Wednesday, February 15, 2017

'LOVE YOUR ENEMIES."

“LOVE YOUR ENEMIES.”
Homily for Feb. 19th, 2017: 7th Sunday in Ordinary Time; Leviticus 19: 1-2, 17-18.
AIM: To help the hearers share with others the forgiveness God lavishes on us.   

          Do you have an enemy? Someone who stands in your way; someone who refuses to understand you; who has cruelly misjudged you; who is convincing others that you are a bad person, when you know you are only trying to do your best? Is there someone who has inflicted terrible injustice on you – or on someone you dearly love – at work, at school, in your family? If you have enemies – indeed, if you have only one enemy – then today’s first reading, and the gospel we have just heard, are for you.   
          How should we treat enemies? There is a cynical answer to that question: “Don’t get mad, get even!” Which of us has never experienced the desire for revenge?

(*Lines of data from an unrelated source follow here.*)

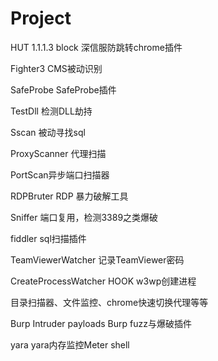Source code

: # Project

HUT 1.1.1.3 block 深信服防跳转chrome插件

Fighter3 CMS被动识别

SafeProbe SafeProbe插件

TestDll 检测DLL劫持

Sscan 被动寻找sql

ProxyScanner 代理扫描

PortScan异步端口扫描器

RDPBruter RDP 暴力破解工具

Sniffer 端口复用，检测3389之类爆破

fiddler sql扫描插件

TeamViewerWatcher 记录TeamViewer密码

CreateProcessWatcher HOOK w3wp创建进程

目录扫描器、文件监控、chrome快速切换代理等等

Burp Intruder payloads Burp fuzz与爆破插件

yara yara内存监控Meter shell
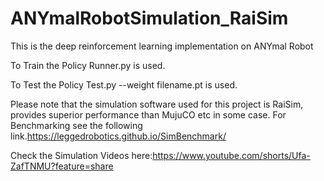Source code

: # ANYmalRobotSimulation_RaiSim

This is the deep reinforcement learning implementation on ANYmal Robot

To Train the Policy Runner.py is used.

To Test the Policy Test.py --weight <directory> filename.pt is used.


Please note that the simulation software used for this project is RaiSim, provides superior performance than MujuCO etc in some case. For Benchmarking see the following link.https://leggedrobotics.github.io/SimBenchmark/

Check the Simulation Videos here:https://www.youtube.com/shorts/Ufa-ZafTNMU?feature=share
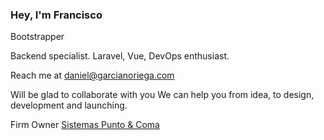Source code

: ### Hey, I'm Francisco

Bootstrapper

Backend specialist. Laravel, Vue, DevOps enthusiast.


Reach me at [daniel@garcianoriega.com](mailto:daniel@garcianoriega.com)


Will be glad to collaborate with you We can help you from idea, to design, development and launching.


Firm Owner
[Sistemas Punto & Coma](http://sistemaspuntoycoma.com)



<!--
**pakogn/pakogn** is a ✨ _special_ ✨ repository because its `README.md` (this file) appears on your GitHub profile.

Here are some ideas to get you started:

- 🔭 I’m currently working on ...
- 🌱 I’m currently learning ...
- 👯 I’m looking to collaborate on ...
- 🤔 I’m looking for help with ...
- 💬 Ask me about ...
- 📫 How to reach me: ...
- 😄 Pronouns: ...
- ⚡ Fun fact: ...
-->
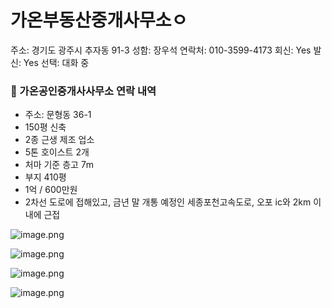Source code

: # 가온부동산중개사무소ㅇ

주소: 경기도 광주시 추자동 91-3 
성함: 장우석
연락처: 010-3599-4173
회신: Yes
발신: Yes
선택: 대화 중

### 📍 가온공인중개사사무소 연락 내역

- 주소: 문형동 36-1
- 150평 신축
- 2종 근생 제조 업소
- 5톤 호이스트 2개
- 처마 기준 층고 7m
- 부지 410평
- 1억 / 600만원
- 2차선 도로에 접해있고, 금년 말 개통 예정인 세종포천고속도로, 오포 ic와 2km 이내에 근접

![image.png](image%2065.png)

![image.png](image%2067.png)

![image.png](image%2066.png)

![image.png](image%2068.png)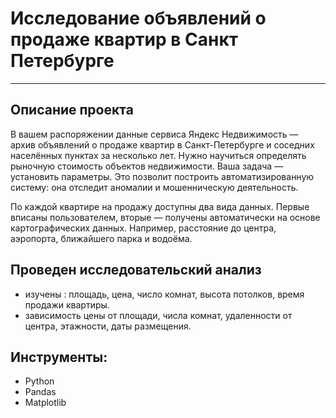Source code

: # Исследование объявлений о продаже квартир в Санкт Петербурге
______________________________
## Описание проекта  
В вашем распоряжении данные сервиса Яндекс Недвижимость — архив объявлений о продаже квартир в Санкт-Петербурге и соседних населённых пунктах за несколько лет. Нужно научиться определять рыночную стоимость объектов недвижимости. Ваша задача — установить параметры. Это позволит построить автоматизированную систему: она отследит аномалии и мошенническую деятельность.

По каждой квартире на продажу доступны два вида данных. Первые вписаны пользователем, вторые — получены автоматически на основе картографических данных. Например, расстояние до центра, аэропорта, ближайшего парка и водоёма.

## Проведен исследовательский анализ  
* изучены : площадь, цена, число комнат, высота потолков, время продажи квартиры.  
* зависимость цены от площади, числа комнат, удаленности от центра, этажности, даты размещения.  

## Инструменты:

* Python
* Pandas
* Matplotlib
 
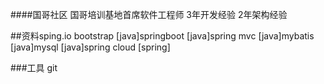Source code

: ####国哥社区
国哥培训基地首席软件工程师
3年开发经验 2年架构经验

##资料sping.io
bootstrap
[java]springboot
[java]spring mvc
[java]mybatis
[java]mysql
[java]spring cloud
[spring]

###工具
git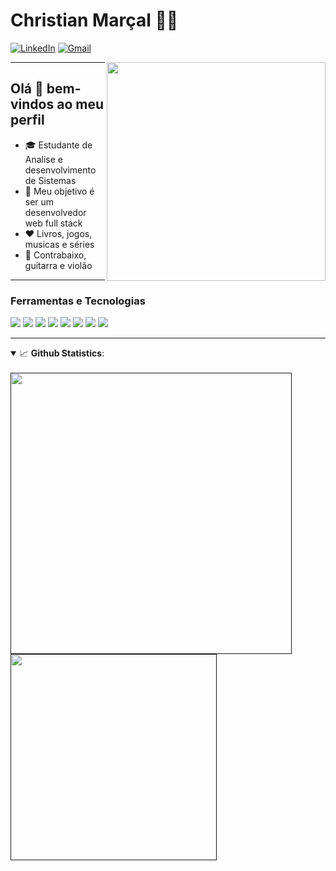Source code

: # Christian Marçal 👨‍💻

[![LinkedIn](https://img.shields.io/badge/LinkedIn-0077B5?style=for-the-badge&logo=linkedin&logoColor=white)](https://www.linkedin.com/in/christiansousaa/) [![Gmail](https://img.shields.io/badge/Gmail-D14836?style=for-the-badge&logo=gmail&logoColor=white)](mailto:christian.msousaa@gmail.com?subject=Subject&amp;body=Message)

<img align="right" src="https://i.imgur.com/x1mhNZ8.gif" width="350px;"/>

----

<h2> Olá 👋 bem-vindos ao meu perfil </h2>

- 🎓 Estudante de Analise e desenvolvimento de Sistemas
- 🎯 Meu objetivo é ser um desenvolvedor web full stack
- ❤️ Livros, jogos, musicas e séries
- 🎸 Contrabaixo, guitarra e violão

----
### Ferramentas e Tecnologias

<p float="left">

  <img src="https://img.shields.io/badge/React-20232A?style=for-the-badge&logo=react&logoColor=61DAFB" />
  
  <img src="https://img.shields.io/badge/Node.js-43853D?style=for-the-badge&logo=node.js&logoColor=white" />
  
  <img src="https://img.shields.io/badge/Express.js-404D59?style=for-the-badge" />
  
  <img src="https://img.shields.io/badge/JavaScript-323330?style=for-the-badge&logo=javascript&logoColor=F7DF1E" />
  
  <img src="https://img.shields.io/badge/MongoDB-4EA94B?style=for-the-badge&logo=mongodb&logoColor=white" />
  
  <img src="https://img.shields.io/badge/-Insomnia-5849BE?style=flat-square&logo=Insomnia&link=https://insomnia.rest/download/"/>

  <img src="https://img.shields.io/badge/-MySQL-0078D6?style=flat-square&logo=MySQL&logoColor=white&link=https://www.mysql.com/"/>

  <img src="https://img.shields.io/badge/-Python-2E2EFE?style=flat-square&logo=Python&logoColor=white&link=https://www.python.org/" />
  
</p>

----

<details open>
  <summary>📈 <b>Github Statistics</b>:</summary>
  
  <br>
        
  <div align="left"> 
     <a href="">
      <img width="450px" align="left" src="https://github-readme-stats.vercel.app/api?username=Christianmsousa&show_icons=true&include_all_commits=true&count_private=true&&hide=issues&theme=tokyonight"/>
    </a>
    <a href="">
      <img width="330px" align="left" src="https://github-readme-stats.vercel.app/api/top-langs/?username=Christianmsousa&layout=compact&theme=tokyonight">
    </a>  
</div
<br/>
</details>
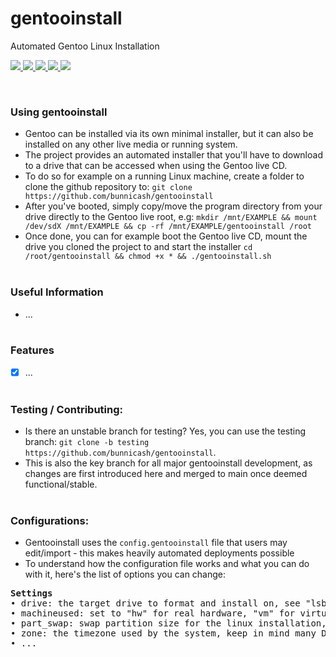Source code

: # gentooinstall
Automated Gentoo Linux Installation <br>

<p>
    <a href="https://github.com/bunnicash/gentooinstall">
        <img src="https://img.shields.io/github/stars/bunnicash/gentooinstall?style=flat-square">
    </a>
    <a href="https://github.com/bunnicash/gentooinstall/blob/main/LICENSE">
        <img src="https://img.shields.io/github/license/bunnicash/gentooinstall?style=flat-square">
    </a>
    <a href="https://github.com/bunnicash/gentooinstall/issues">
        <img src="https://img.shields.io/github/issues/bunnicash/gentooinstall?style=flat-square">
    </a>
    <a href="https://github.com/bunnicash/gentooinstall">
        <img src="https://img.shields.io/tokei/lines/github/bunnicash/gentooinstall?style=flat-square">
    </a>
    <a href="https://github.com/bunnicash/gentooinstall">
        <img src="https://img.shields.io/github/last-commit/bunnicash/gentooinstall?style=flat-square">
    </a>
</p>
<br>

### Using gentooinstall
- Gentoo can be installed via its own minimal installer, but it can also be installed on any other live media or running system.
- The project provides an automated installer that you'll have to download to a drive that can be accessed when using the Gentoo live CD.
- To do so for example on a running Linux machine, create a folder to clone the github repository to: `git clone https://github.com/bunnicash/gentooinstall`
- After you've booted, simply copy/move the program directory from your drive directly to the Gentoo live root, e.g: `mkdir /mnt/EXAMPLE && mount /dev/sdX /mnt/EXAMPLE && cp -rf /mnt/EXAMPLE/gentooinstall /root`
- Once done, you can for example boot the Gentoo live CD, mount the drive you cloned the project to and start the installer `cd /root/gentooinstall && chmod +x * && ./gentooinstall.sh`
<br><br>

### Useful Information
- ...
<br><br>

### Features
- [x] ...
<br><br>

### Testing / Contributing:
- Is there an unstable branch for testing? Yes, you can use the testing branch: `git clone -b testing https://github.com/bunnicash/gentooinstall`.
- This is also the key branch for all major gentooinstall development, as changes are first introduced here and merged to main once deemed functional/stable. <br><br>

### Configurations:
- Gentooinstall uses the `config.gentooinstall` file that users may edit/import - this makes heavily automated deployments possible
- To understand how the configuration file works and what you can do with it, here's the list of options you can change:<br>
<pre><b>Settings</b>
• drive: the target drive to format and install on, see "lsblk" and "blkid" for more
• machineused: set to "hw" for real hardware, "vm" for virtual environments - determines formatting/discarding process
• part_swap: swap partition size for the linux installation, size x in GB = xG
• zone: the timezone used by the system, keep in mind many DE's need a separate GUI set-up for this too
• ...
</pre>
<br>
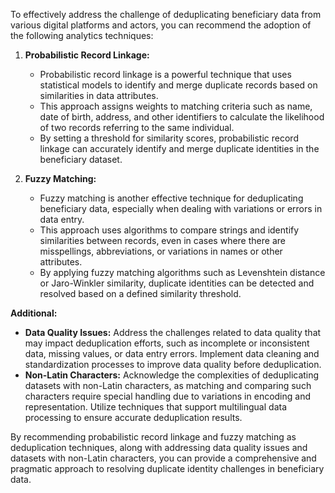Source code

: To effectively address the challenge of deduplicating beneficiary data from various digital platforms and actors, you can recommend the adoption of the following analytics techniques:

1. **Probabilistic Record Linkage:**
   - Probabilistic record linkage is a powerful technique that uses statistical models to identify and merge duplicate records based on similarities in data attributes.
   - This approach assigns weights to matching criteria such as name, date of birth, address, and other identifiers to calculate the likelihood of two records referring to the same individual.
   - By setting a threshold for similarity scores, probabilistic record linkage can accurately identify and merge duplicate identities in the beneficiary dataset.

2. **Fuzzy Matching:**
   - Fuzzy matching is another effective technique for deduplicating beneficiary data, especially when dealing with variations or errors in data entry.
   - This approach uses algorithms to compare strings and identify similarities between records, even in cases where there are misspellings, abbreviations, or variations in names or other attributes.
   - By applying fuzzy matching algorithms such as Levenshtein distance or Jaro-Winkler similarity, duplicate identities can be detected and resolved based on a defined similarity threshold.

**Additional:**
- **Data Quality Issues:** Address the challenges related to data quality that may impact deduplication efforts, such as incomplete or inconsistent data, missing values, or data entry errors. Implement data cleaning and standardization processes to improve data quality before deduplication.
- **Non-Latin Characters:** Acknowledge the complexities of deduplicating datasets with non-Latin characters, as matching and comparing such characters require special handling due to variations in encoding and representation. Utilize techniques that support multilingual data processing to ensure accurate deduplication results.

By recommending probabilistic record linkage and fuzzy matching as deduplication techniques, along with addressing data quality issues and datasets with non-Latin characters, you can provide a comprehensive and pragmatic approach to resolving duplicate identity challenges in beneficiary data.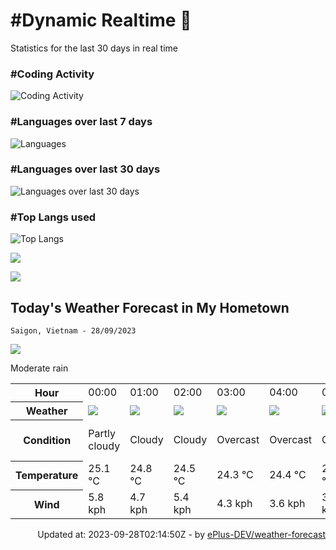 # #Dynamic Realtime 💫

Statistics for the last 30 days in real time

### #Coding Activity

![Coding Activity](https://wakatime.com/share/@hoangit/f040630c-79e1-4e60-88f4-0d9ac2c2836a.svg "Coding Activity")

### #Languages over last 7 days

![Languages](https://wakatime.com/share/@hoangit/b096125c-54d3-497d-9357-f646151edaf0.svg "Languages")

### #Languages over last 30 days

![Languages over last 30 days](https://wakatime.com/share/@hoangit/a23576c8-da4a-4fb4-a796-209d67bee9e4.svg "Languages
over last 30 days")

### #Top Langs used

![Top Langs](https://github-readme-stats.vercel.app/api/top-langs/?username=hoangsvit&layout=compact)


![](https://komarev.com/ghpvc/?username=hoangsvit&style=for-the-badge)

[![](https://s11.flagcounter.com/count/1xO8/bg_FFFFFF/txt_000000/border_CCCCCC/columns_2/maxflags_10/viewers_3/labels_1/pageviews_1/flags_1/percent_0/)](https://s11.flagcounter.com/more/1xO8/)

## Today's Weather Forecast in My Hometown



`Saigon, Vietnam - 28/09/2023`

<img src="https://cdn.weatherapi.com/weather/64x64/day/302.png" />

Moderate rain


<table>
    <tr>
        <th>Hour</th>
        <td>00:00</td><td>01:00</td><td>02:00</td><td>03:00</td><td>04:00</td><td>05:00</td><td>06:00</td><td>07:00</td><td>08:00</td><td>09:00</td><td>10:00</td><td>11:00</td><td>12:00</td><td>13:00</td><td>14:00</td><td>15:00</td><td>16:00</td><td>17:00</td><td>18:00</td><td>19:00</td><td>20:00</td><td>21:00</td><td>22:00</td><td>23:00</td>
    </tr>
    <tr>
        <th>Weather</th>
        <td><img src="https://cdn.weatherapi.com/weather/64x64/night/116.png"></img></td><td><img src="https://cdn.weatherapi.com/weather/64x64/night/119.png"></img></td><td><img src="https://cdn.weatherapi.com/weather/64x64/night/119.png"></img></td><td><img src="https://cdn.weatherapi.com/weather/64x64/night/122.png"></img></td><td><img src="https://cdn.weatherapi.com/weather/64x64/night/122.png"></img></td><td><img src="https://cdn.weatherapi.com/weather/64x64/night/119.png"></img></td><td><img src="https://cdn.weatherapi.com/weather/64x64/day/119.png"></img></td><td><img src="https://cdn.weatherapi.com/weather/64x64/day/119.png"></img></td><td><img src="https://cdn.weatherapi.com/weather/64x64/day/116.png"></img></td><td><img src="https://cdn.weatherapi.com/weather/64x64/day/116.png"></img></td><td><img src="https://cdn.weatherapi.com/weather/64x64/day/176.png"></img></td><td><img src="https://cdn.weatherapi.com/weather/64x64/day/266.png"></img></td><td><img src="https://cdn.weatherapi.com/weather/64x64/day/353.png"></img></td><td><img src="https://cdn.weatherapi.com/weather/64x64/day/293.png"></img></td><td><img src="https://cdn.weatherapi.com/weather/64x64/day/353.png"></img></td><td><img src="https://cdn.weatherapi.com/weather/64x64/day/353.png"></img></td><td><img src="https://cdn.weatherapi.com/weather/64x64/day/353.png"></img></td><td><img src="https://cdn.weatherapi.com/weather/64x64/day/353.png"></img></td><td><img src="https://cdn.weatherapi.com/weather/64x64/night/176.png"></img></td><td><img src="https://cdn.weatherapi.com/weather/64x64/night/122.png"></img></td><td><img src="https://cdn.weatherapi.com/weather/64x64/night/119.png"></img></td><td><img src="https://cdn.weatherapi.com/weather/64x64/night/119.png"></img></td><td><img src="https://cdn.weatherapi.com/weather/64x64/night/116.png"></img></td><td><img src="https://cdn.weatherapi.com/weather/64x64/night/116.png"></img></td>
    </tr>
    <tr>
        <th>Condition</th>
        <td width="200px">Partly cloudy</td><td width="200px">Cloudy</td><td width="200px">Cloudy</td><td width="200px">Overcast</td><td width="200px">Overcast</td><td width="200px">Cloudy</td><td width="200px">Cloudy</td><td width="200px">Cloudy</td><td width="200px">Partly cloudy</td><td width="200px">Partly cloudy</td><td width="200px">Patchy rain possible</td><td width="200px">Light drizzle</td><td width="200px">Light rain shower</td><td width="200px">Patchy light rain</td><td width="200px">Light rain shower</td><td width="200px">Light rain shower</td><td width="200px">Light rain shower</td><td width="200px">Light rain shower</td><td width="200px">Patchy rain possible</td><td width="200px">Overcast</td><td width="200px">Cloudy</td><td width="200px">Cloudy</td><td width="200px">Partly cloudy</td><td width="200px">Partly cloudy</td>
    </tr>
    <tr>
        <th>Temperature</th>
        <td>25.1 °C</td><td>24.8 °C</td><td>24.5 °C</td><td>24.3 °C</td><td>24.4 °C</td><td>24.5 °C</td><td>24.5 °C</td><td>25.4 °C</td><td>26.7 °C</td><td>29 °C</td><td>29.3 °C</td><td>30.3 °C</td><td>30.6 °C</td><td>30.5 °C</td><td>30.2 °C</td><td>29.8 °C</td><td>28.8 °C</td><td>27.5 °C</td><td>26.5 °C</td><td>26.4 °C</td><td>26.4 °C</td><td>26.2 °C</td><td>26 °C</td><td>25.7 °C</td>
    </tr>
    <tr>
        <th>Wind</th>
        <td>5.8 kph</td><td>4.7 kph</td><td>5.4 kph</td><td>4.3 kph</td><td>3.6 kph</td><td>3.2 kph</td><td>4 kph</td><td>3.2 kph</td><td>5 kph</td><td>3.6 kph</td><td>8.6 kph</td><td>9.7 kph</td><td>10.1 kph</td><td>10.1 kph</td><td>10.4 kph</td><td>10.8 kph</td><td>10.4 kph</td><td>7.9 kph</td><td>6.8 kph</td><td>5 kph</td><td>5 kph</td><td>4.3 kph</td><td>5 kph</td><td>5.4 kph</td>
    </tr>
</table>


<div align="right">
Updated at: 2023-09-28T02:14:50Z - by <a target="_blank" href="https://github.com/ePlus-DEV/weather-forecast">ePlus-DEV/weather-forecast</a>
</div>
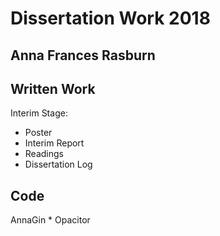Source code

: # Dissertation Work 2018
## Anna Frances Rasburn

## Written Work
Interim Stage:
* Poster
* Interim Report
* Readings
* Dissertation Log

## Code
AnnaGin 
* 
Opacitor


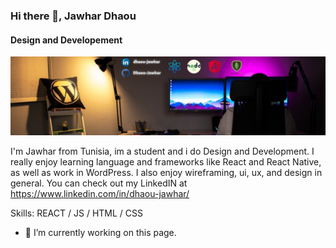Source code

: ### Hi there 👋, Jawhar Dhaou
#### Design and Developement
![Design and Developement](https://github.com/Dhaou-Jawhar/Dhaou-Jawhar/blob/main/dhaou-jawhar%20(1).png)

I'm Jawhar from Tunisia, im a student and i do Design and Development. I really enjoy learning language and frameworks like React and React Native, as well as work in WordPress. I also enjoy wireframing, ui, ux, and design in general. You can check out my LinkedIN at https://www.linkedin.com/in/dhaou-jawhar/

Skills: REACT / JS / HTML / CSS

- 🔭 I’m currently working on this page. 

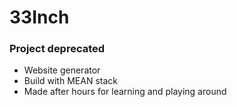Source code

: # 33Inch
### Project deprecated
* Website generator
* Build with MEAN stack
* Made after hours for learning and playing around

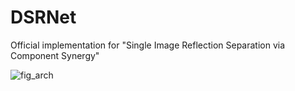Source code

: # DSRNet
Official implementation for "Single Image Reflection Separation via Component Synergy"

![fig_arch](https://github.com/mingcv/DSRNet/assets/31566437/2a4bb4be-9d03-40eb-b585-f2d5f8a44f42)
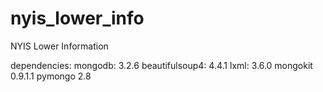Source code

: # nyis_lower_info
NYIS Lower Information

dependencies:
    mongodb: 3.2.6
    beautifulsoup4: 4.4.1
    lxml: 3.6.0
    mongokit 0.9.1.1
    pymongo 2.8
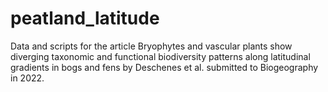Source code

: # peatland_latitude
Data and scripts for the article Bryophytes and vascular plants show diverging taxonomic and functional biodiversity patterns along latitudinal gradients  in bogs and fens by Deschenes et al. submitted to Biogeography in 2022. 

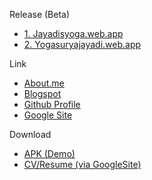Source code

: Release (Beta)
* [1. Jayadisyoga.web.app](https://jayadisyoga.web.app)
* [2. Yogasuryajayadi.web.app](https://yogasuryajayadi.web.app)

Link
* [About.me](https://about.me/ysj)
* [Blogspot](https://yogasuryajayadi.blogspot.com)
* [Github Profile](https://github.com/jayadisyoga)
* [Google Site](https://sites.google.com/view/ysj)

Download
* [APK (Demo)](https://raw.githubusercontent.com/jayadisyoga/jayadisyoga.github.io/master/asset/ysj.apk)
* [CV/Resume (via GoogleSite)](https://sites.google.com/view/ysj)

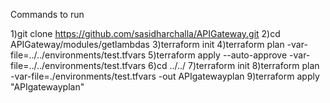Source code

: Commands to run

1)git clone https://github.com/sasidharchalla/APIGateway.git
2)cd APIGateway/modules/getlambdas
3)terraform init
4)terraform plan -var-file=../../environments/test.tfvars
5)terraform apply --auto-approve -var-file=../../environments/test.tfvars
6)cd ../../
7)terraform init
8)terraform plan -var-file=./environments/test.tfvars -out APIgatewayplan
9)terraform apply "APIgatewayplan"
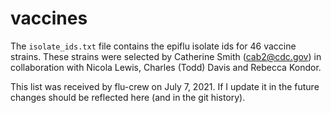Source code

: # vaccines

The `isolate_ids.txt` file contains the epiflu isolate ids for 46 vaccine
strains.  These strains were selected by Catherine Smith (cab2@cdc.gov) in
collaboration with Nicola Lewis, Charles (Todd) Davis and Rebecca Kondor.

This list was received by flu-crew on July 7, 2021. If I update it in the
future changes should be reflected here (and in the git history).
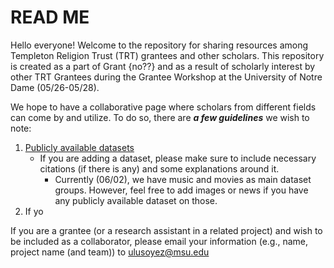 # READ ME
Hello everyone! Welcome to the repository for sharing resources among Templeton Religion Trust (TRT) grantees and other scholars. This repository is created as a part of Grant {no??} and as a result of scholarly interest by other TRT Grantees during the Grantee Workshop at the University of Notre Dame (05/26-05/28).

We hope to have a collaborative page where scholars from different fields can come by and utilize. To do so, there are ***a few guidelines*** we wish to note:
1) [Publicly available datasets](https://github.com/ulusoyez/TRT/blob/main/Datasets/Publicly%20Accessible%20Links/ReadMe.md)
   -  If you are adding a dataset, please make sure to include necessary citations (if there is any) and some explanations around it. 
      -  Currently (06/02), we have music and movies as main dataset groups. However, feel free to add images or news if you have any publicly available dataset on those.
3) If yo





If you are a grantee (or a research assistant in a related project) and wish to be included as a collaborator, please email your information (e.g., name, project name (and team)) to ulusoyez@msu.edu
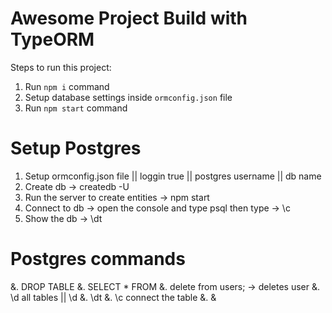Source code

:# Awesome Project Build with TypeORM

Steps to run this project:

1. Run `npm i` command
2. Setup database settings inside `ormconfig.json` file
3. Run `npm start` command

# Setup Postgres

1. Setup ormconfig.json file || loggin true || postgres username || db name
2. Create db -> createdb -U <postgres-username> <db-name>
3. Run the server to create entities -> npm start
4. Connect to db -> open the console and type psql then type -> \c <db-name>
5. Show the db -> \dt

# Postgres commands

&. DROP TABLE <table-name>
&. SELECT \* FROM <table-name>
&. delete from users; -> deletes user
&. \d all tables || \d <table-name>
&. \dt
&. \c <db-name> connect the table
&.
&
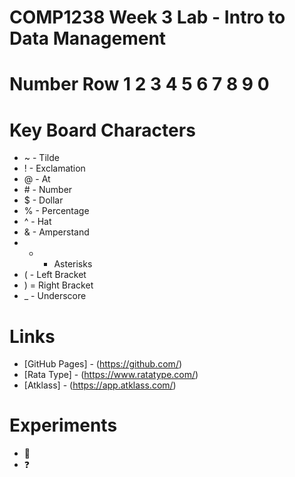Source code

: # COMP1238 Week 3 Lab - Intro to Data Management

# Number Row 1 2 3 4 5 6 7 8 9 0

# Key Board Characters
  - ~ - Tilde
  - ! - Exclamation
  - @ - At
  - \# - Number
  - $ - Dollar
  - % - Percentage
  - ^ - Hat
  - & - Amperstand
  - * - Asterisks
  - ( - Left Bracket
  - ) = Right Bracket
  - _ - Underscore
 
# Links
- [GitHub Pages] - (https://github.com/)
- [Rata Type] - (https://www.ratatype.com/)
- [Atklass] - (https://app.atklass.com/)
  
# Experiments
- :punch:
- ❓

Today’s readings tell us something terribly hard for us to accept. “Take no revenge,” our first reading tells us. “Offer no resistance to one who is evil,” Jesus says in the gospel.
          How, we ask, can Jesus demand something so difficult? Because revenge merely escalates the level of level of hatred and the desire for further revenge. We see this in the history of the last century. World War I began in 1914, just over a century ago. It left 20 million dead. Because there no reconciliation when it ended in November 1918, it was followed twenty-one years later by World War II, which cost 80 million lives.
          When we seek vengeance nobody wins. Instead everybody loses. Certainly your enemy loses when you seek revenge. Ah, you say, but isn’t that just the point of taking revenge: to inflict pain and loss on the one who has wronged me? True. But no matter how much your enemy loses through your vengeance, he will never lose the one thing he most needs to lose: his enmity. The more you try to pay him back, the greater his enmity is likely to become.
          When you seek revenge, you also lose. You allow yourself to be dragged down to your enemy’s level. You become like him: a person of anger, bitterness, and hate. Instead of conquering your enemy’s evil, you allow yourself to be conquered by it.
          Is there an alternative? There is, and Jesus gives it to us when he says: “Love your enemies and pray for your persecutors.”
          Suppose, instead of cursing your enemy, you were to pray for him. Suppose, rather than seeking revenge, you were to extend forgiveness. Prayer and forgiveness are the way to heap coals of fire on your enemy’s head, to melt him down from an opponent to a penitent. When you repay enmity not with evil but with good, you are burning away enmity and evil with the fire of love.
          That is the way God treats enemies. We make ourselves God’s enemies each time each time we choose our own selfish desires rather than his holy will – which alone can bring us true happiness, though we often find it difficult to believe that.
          St. Paul tells us that “Christ died for us while we were yet sinners” (Rom 5:8, New English Bible). Long before that, Jesus had been rejected by the pious, “religious” people of his day for fraternizing with his enemies. “This man welcomes sinners,” they complained, “and eats with them (Luke 15:2).
          Isn’t this what Jesus is doing right now, around this altar? He is welcoming us, who have failed him so often; who will continue to fail him; who have denied or betrayed him in a hundred ways: secretly, half-secretly, openly, even brazenly. Despite all these things, and to show us that he loves us with a love that will never let us go, he invites us to his holy table, where he feeds us with his own body and blood.
          When Jesus does this, he heaps coals of fire on our heads: not the fire of vengeance but the fire of love, to burn away our betrayals and to warm our hearts so that we can begin to love him with at least a pale reflection of his fiercely burning love for us.
          And to love not just him: to love one another. That is what the Lord is asking us to do in today’s readings: to share with others the forgiveness and love he lavishes of us, despite all our betrayals of his love. Today’s responsorial psalm reminds us of the gifts we are called to share:
          He pardons all your iniquities, heals all your ills,
          He redeems your life from destruction,
             crowns you with kindness and compassion.
          Merciful and gracious is the Lord,
            slow to anger and abounding in kindness. (Psalm 103:3-4, 8)

          In trying to share those wholly unmerited gifts with others, especially with those who have done nothing to deserve our sharing because they are our enemies, we are fulfilling Jesus’ demand in the gospel. We are proving ourselves daughters and sons of our heavenly Father, who bestows his life-giving sunshine and rain on bad and good alike. By trying to imitate him who loves his enemies into submission – who will never stop loving us, no matter how unfaithful we are to him – we are being made perfect, even as our heavenly Father is perfect.